Data taken from a collection
•••••
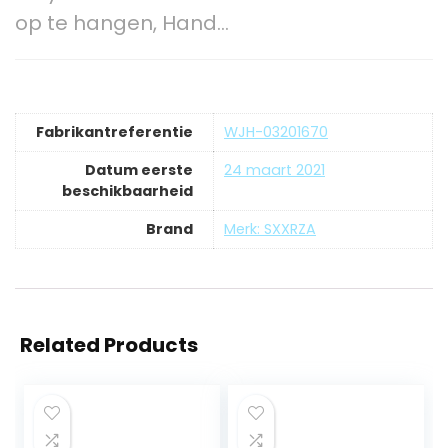
op te hangen, Hand…
Fabrikantreferentie
WJH-03201670
Datum eerste
24 maart 2021
beschikbaarheid
Brand
Merk: SXXRZA
Related Products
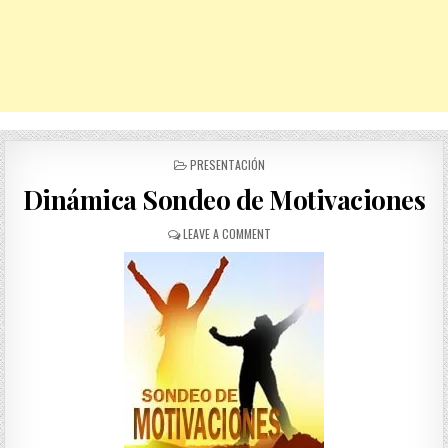
POSTED
PRESENTACIÓN
IN
Dinámica Sondeo de Motivaciones
ON
LEAVE A COMMENT
DINÁMICA
SONDEO
DE
MOTIVACIONES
•••••
**EXERCISE GOAL**
Reproduce every line of text in the records verbatim, in the same order. Leave out the pictures.

**EXERCISE OUTPUT**
op te hangen, Hand…
Fabrikantreferentie
WJH-03201670
Datum eerste
24 maart 2021
beschikbaarheid
Brand
Merk: SXXRZA
Related Products
POSTED
PRESENTACIÓN
IN
Dinámica Sondeo de Motivaciones
ON
LEAVE A COMMENT
DINÁMICA
SONDEO
DE
MOTIVACIONES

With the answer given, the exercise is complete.